As an alternative, you could just set "From:" to the BALUG role address
then. Then you have to decide if you're willing to "lie" in your From:
address so that your mail is resilient to the intentional corruption (at
least, as you see it) from other software about to receive and process the
These days, changing the "From:" is the way people handle multiple roles
usually - that's why Gmail and others offer a feature by which you can
change your From. I'm not saying you must conform to that, though.
In my alpine configuration, I keep "From:" a free-form editable field the
same way I keep "To:" and "CC:" free-form editable fields.
I do understand the other issues, so you don't need to re-raise them; if
there are specific responses to this particular response of mine, then by
all means let 'em flow.
> Anyway, many other suitable references and points on
> the topic were covered, but I thought I'd add some much more direct
> example (like yes, it would in fact impact email I send - even
> including to this list; and would likewise impact email of *everyone*
> sending to the list if Reply-To: munging were in effect).
I hope you see that if you munge your own headers in preparation for
others to munge your headers also, you can avoid this issue. I'm not
saying you must do that, or should like to do that.

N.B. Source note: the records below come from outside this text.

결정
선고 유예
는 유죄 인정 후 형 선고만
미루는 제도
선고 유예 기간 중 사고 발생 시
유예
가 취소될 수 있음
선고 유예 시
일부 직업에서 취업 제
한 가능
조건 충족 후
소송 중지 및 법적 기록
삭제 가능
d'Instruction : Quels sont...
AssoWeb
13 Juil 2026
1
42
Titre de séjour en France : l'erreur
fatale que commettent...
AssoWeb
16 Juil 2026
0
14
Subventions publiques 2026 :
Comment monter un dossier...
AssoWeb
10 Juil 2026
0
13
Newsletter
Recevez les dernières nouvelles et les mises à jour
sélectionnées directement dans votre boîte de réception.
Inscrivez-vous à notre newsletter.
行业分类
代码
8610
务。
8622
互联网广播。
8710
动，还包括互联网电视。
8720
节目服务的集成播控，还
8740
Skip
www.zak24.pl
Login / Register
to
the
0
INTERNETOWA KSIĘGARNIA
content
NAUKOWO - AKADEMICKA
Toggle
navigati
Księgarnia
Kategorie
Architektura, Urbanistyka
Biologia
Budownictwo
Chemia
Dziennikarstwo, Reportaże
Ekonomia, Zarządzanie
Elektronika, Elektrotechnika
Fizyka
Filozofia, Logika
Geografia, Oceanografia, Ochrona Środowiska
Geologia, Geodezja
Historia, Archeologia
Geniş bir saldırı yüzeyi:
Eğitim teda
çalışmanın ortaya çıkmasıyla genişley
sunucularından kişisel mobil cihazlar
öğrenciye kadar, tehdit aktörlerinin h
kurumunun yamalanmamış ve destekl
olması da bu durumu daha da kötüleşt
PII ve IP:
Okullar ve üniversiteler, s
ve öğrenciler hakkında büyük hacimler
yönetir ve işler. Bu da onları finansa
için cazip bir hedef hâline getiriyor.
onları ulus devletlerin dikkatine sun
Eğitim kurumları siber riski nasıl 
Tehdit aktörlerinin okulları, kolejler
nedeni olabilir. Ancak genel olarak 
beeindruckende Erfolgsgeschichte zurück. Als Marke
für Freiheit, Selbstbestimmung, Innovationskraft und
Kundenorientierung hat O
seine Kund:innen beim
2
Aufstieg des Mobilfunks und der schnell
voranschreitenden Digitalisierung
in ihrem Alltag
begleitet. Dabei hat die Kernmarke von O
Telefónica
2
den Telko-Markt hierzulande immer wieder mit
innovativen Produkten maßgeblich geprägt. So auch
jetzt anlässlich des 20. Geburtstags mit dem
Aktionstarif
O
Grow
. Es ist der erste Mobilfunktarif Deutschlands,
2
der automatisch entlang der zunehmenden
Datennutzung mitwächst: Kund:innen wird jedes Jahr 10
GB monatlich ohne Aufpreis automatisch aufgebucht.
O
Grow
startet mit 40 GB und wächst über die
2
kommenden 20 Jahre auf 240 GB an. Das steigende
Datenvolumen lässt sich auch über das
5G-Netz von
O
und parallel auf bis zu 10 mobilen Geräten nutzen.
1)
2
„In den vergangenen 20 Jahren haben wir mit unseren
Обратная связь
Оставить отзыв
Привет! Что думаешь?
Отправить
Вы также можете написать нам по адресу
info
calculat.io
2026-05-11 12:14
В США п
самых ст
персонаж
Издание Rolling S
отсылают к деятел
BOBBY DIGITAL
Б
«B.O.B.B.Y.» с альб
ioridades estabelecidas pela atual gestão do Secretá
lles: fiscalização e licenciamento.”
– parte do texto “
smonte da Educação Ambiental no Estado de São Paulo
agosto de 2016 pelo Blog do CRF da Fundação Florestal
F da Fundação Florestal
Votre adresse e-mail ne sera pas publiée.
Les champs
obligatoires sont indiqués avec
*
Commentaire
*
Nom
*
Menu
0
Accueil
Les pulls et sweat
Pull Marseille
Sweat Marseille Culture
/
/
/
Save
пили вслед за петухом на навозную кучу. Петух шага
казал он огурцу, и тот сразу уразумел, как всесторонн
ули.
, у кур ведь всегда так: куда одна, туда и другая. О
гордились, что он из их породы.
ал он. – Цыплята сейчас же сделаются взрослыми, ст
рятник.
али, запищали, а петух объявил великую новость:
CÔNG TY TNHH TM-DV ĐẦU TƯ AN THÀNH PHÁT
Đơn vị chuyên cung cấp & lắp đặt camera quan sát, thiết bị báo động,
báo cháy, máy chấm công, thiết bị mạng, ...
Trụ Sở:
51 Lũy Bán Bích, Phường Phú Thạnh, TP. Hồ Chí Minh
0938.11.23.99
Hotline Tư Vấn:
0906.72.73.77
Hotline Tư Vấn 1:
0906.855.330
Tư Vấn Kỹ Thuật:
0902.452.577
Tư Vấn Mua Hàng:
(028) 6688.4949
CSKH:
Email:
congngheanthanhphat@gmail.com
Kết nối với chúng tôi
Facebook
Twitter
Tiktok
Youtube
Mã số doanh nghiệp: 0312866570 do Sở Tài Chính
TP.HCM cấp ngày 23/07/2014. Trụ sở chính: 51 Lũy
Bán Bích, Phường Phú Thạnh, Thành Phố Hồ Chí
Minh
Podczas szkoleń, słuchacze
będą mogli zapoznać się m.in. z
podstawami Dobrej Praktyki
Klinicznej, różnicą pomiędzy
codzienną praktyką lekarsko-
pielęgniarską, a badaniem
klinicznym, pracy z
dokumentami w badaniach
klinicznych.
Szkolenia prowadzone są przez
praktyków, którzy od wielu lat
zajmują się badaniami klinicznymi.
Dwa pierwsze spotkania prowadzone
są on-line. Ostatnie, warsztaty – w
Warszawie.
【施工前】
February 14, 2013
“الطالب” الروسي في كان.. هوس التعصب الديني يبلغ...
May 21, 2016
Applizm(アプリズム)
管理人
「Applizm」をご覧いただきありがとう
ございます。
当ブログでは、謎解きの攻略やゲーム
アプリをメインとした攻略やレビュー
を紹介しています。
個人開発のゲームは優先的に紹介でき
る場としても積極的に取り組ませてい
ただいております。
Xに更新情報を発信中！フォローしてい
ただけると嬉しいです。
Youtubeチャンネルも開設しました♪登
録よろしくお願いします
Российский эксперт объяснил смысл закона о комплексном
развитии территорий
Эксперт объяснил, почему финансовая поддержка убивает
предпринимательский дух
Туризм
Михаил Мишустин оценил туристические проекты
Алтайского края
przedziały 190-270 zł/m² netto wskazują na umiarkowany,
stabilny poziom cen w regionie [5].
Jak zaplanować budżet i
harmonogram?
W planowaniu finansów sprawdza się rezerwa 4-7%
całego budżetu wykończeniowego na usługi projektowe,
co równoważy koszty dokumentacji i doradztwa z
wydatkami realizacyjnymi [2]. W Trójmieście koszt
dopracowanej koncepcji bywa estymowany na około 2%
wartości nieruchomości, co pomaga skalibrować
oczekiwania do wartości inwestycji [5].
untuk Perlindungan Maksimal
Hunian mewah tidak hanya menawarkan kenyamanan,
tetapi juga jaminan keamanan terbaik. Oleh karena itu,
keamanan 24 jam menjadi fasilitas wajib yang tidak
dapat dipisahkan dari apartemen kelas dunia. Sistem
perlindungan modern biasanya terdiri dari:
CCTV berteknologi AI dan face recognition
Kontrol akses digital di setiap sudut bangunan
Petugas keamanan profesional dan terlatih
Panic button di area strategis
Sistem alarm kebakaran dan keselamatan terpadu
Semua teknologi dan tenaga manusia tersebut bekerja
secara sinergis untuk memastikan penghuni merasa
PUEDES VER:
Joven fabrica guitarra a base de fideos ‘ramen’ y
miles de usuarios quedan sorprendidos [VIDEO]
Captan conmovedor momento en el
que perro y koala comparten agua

P.S. On a list without reply-to munging, the CC: line becomes enormous
when everyone replies-all. I use a procmail+formail filter to remove
duplicate inbound messages based on their Message IDs - but if no munging
+ "use Reply to all" is the most elegant solution, it's still not very
elegant. I'm not demanding anyone change their actions, nor claiming that
what has been said on this thread isn't true, just saying that this is a
mess either way.
A day without sunshine is like a day without Anita Bryant.